--- Provided passage ---
● ● ● ● ●
Tourist leaves daughter (4) in coma after street attack
A French tourist beat his four-year-old daughter's head against the stone base of a Rome monument so hard she was left in a coma, police said yesterday.
Blood stained the pavement at the Altar of the Nation, a towering stone monument to Italy's war victims, hours after the savage beating late on Saturday night in Piazza Venezia in the heart of Rome.
Bambino Gesu pediatric hospital said the child was comatose with severe head injuries.
Carabinieri Lt Col Antonello Casarsa said the man, identified as Julien Monnet (37) repeatedly struck the head of his daughter, Luna, against the stone after a traffic officer asked to see his identification. A Canadian tourist had told police he was acting strangely toward the child.
"He was holding the child in an unhealthy way. The child was crying and screaming," the traffic officer, Anna Esposito, told Italian state TV.
When Ms Esposito approached, the man quickened his step. She asked him what he was doing, and he said something she couldn't understand. Then the beating began.
Ms Esposito said, looking shaken said: "He was holding the girl by her arm and then started striking her (head) against the stone."
The Canadian grabbed the child as Ms Esposito struggled to hold the man, who, she said, was "like a furious beast".
The man tried to break loose and strike his own head against the monument base, but onlookers stopped him. His backpack contained medicine indicating he was undergoing psychiatric treatment.
Lt Col Casarsa said Monnet, who lived with the child's mother near Paris, was in shock when arrested. The mother was flying to Rome from Turkey, where she was on holidays. She had no idea the father and child had travelled from their Paris home.
● ● ● ● ●
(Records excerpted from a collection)

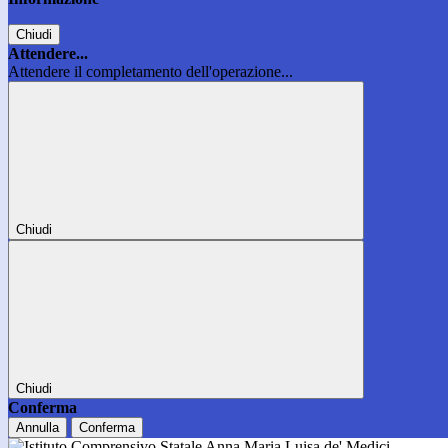
Chiudi
Attendere...
Attendere il completamento dell'operazione...
Chiudi
Chiudi
Conferma
Annulla
Conferma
● ● ● ● ●
--- Work instruction 1 ---
Name every person whom the news report about the Rome monument attack identifies by name.
--- Work instruction 2 ---
Quote the stretch of the news report from "Tourist leaves daughter" through "heart of Rome.".

--- Reply 1 ---
Antonello Casarsa
Julien Monnet
Luna
Anna Esposito

--- Reply 2 ---
Tourist leaves daughter (4) in coma after street attack
A French tourist beat his four-year-old daughter's head against the stone base of a Rome monument so hard she was left in a coma, police said yesterday.
Blood stained the pavement at the Altar of the Nation, a towering stone monument to Italy's war victims, hours after the savage beating late on Saturday night in Piazza Venezia in the heart of Rome.